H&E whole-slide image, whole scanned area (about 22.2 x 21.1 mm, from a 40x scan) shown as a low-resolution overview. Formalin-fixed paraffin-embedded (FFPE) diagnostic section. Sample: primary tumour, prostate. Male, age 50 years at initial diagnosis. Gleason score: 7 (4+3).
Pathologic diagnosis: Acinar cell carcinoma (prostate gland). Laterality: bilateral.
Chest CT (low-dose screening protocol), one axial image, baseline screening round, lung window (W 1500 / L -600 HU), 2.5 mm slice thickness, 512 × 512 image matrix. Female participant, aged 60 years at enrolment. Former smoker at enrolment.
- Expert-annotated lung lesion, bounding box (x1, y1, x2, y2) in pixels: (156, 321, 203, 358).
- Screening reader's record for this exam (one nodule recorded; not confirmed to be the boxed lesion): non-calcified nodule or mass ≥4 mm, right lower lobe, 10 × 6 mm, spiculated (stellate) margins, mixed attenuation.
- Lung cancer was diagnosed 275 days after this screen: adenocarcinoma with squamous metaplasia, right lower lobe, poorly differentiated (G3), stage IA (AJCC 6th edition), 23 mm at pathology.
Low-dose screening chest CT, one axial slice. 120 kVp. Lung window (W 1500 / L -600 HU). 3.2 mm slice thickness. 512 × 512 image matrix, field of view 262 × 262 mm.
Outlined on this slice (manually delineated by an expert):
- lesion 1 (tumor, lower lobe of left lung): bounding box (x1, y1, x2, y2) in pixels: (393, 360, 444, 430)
____________
Try it - The answer is the data above, retyped exactly in full.

Response to this exercise -
H&E whole-slide image, whole scanned area (about 22.2 x 21.1 mm, from a 40x scan) shown as a low-resolution overview. Formalin-fixed paraffin-embedded (FFPE) diagnostic section. Sample: primary tumour, prostate. Male, age 50 years at initial diagnosis. Gleason score: 7 (4+3).
Pathologic diagnosis: Acinar cell carcinoma (prostate gland). Laterality: bilateral.
Chest CT (low-dose screening protocol), one axial image, baseline screening round, lung window (W 1500 / L -600 HU), 2.5 mm slice thickness, 512 × 512 image matrix. Female participant, aged 60 years at enrolment. Former smoker at enrolment.
- Expert-annotated lung lesion, bounding box (x1, y1, x2, y2) in pixels: (156, 321, 203, 358).
- Screening reader's record for this exam (one nodule recorded; not confirmed to be the boxed lesion): non-calcified nodule or mass ≥4 mm, right lower lobe, 10 × 6 mm, spiculated (stellate) margins, mixed attenuation.
- Lung cancer was diagnosed 275 days after this screen: adenocarcinoma with squamous metaplasia, right lower lobe, poorly differentiated (G3), stage IA (AJCC 6th edition), 23 mm at pathology.
Low-dose screening chest CT, one axial slice. 120 kVp. Lung window (W 1500 / L -600 HU). 3.2 mm slice thickness. 512 × 512 image matrix, field of view 262 × 262 mm.
Outlined on this slice (manually delineated by an expert):
- lesion 1 (tumor, lower lobe of left lung): bounding box (x1, y1, x2, y2) in pixels: (393, 360, 444, 430)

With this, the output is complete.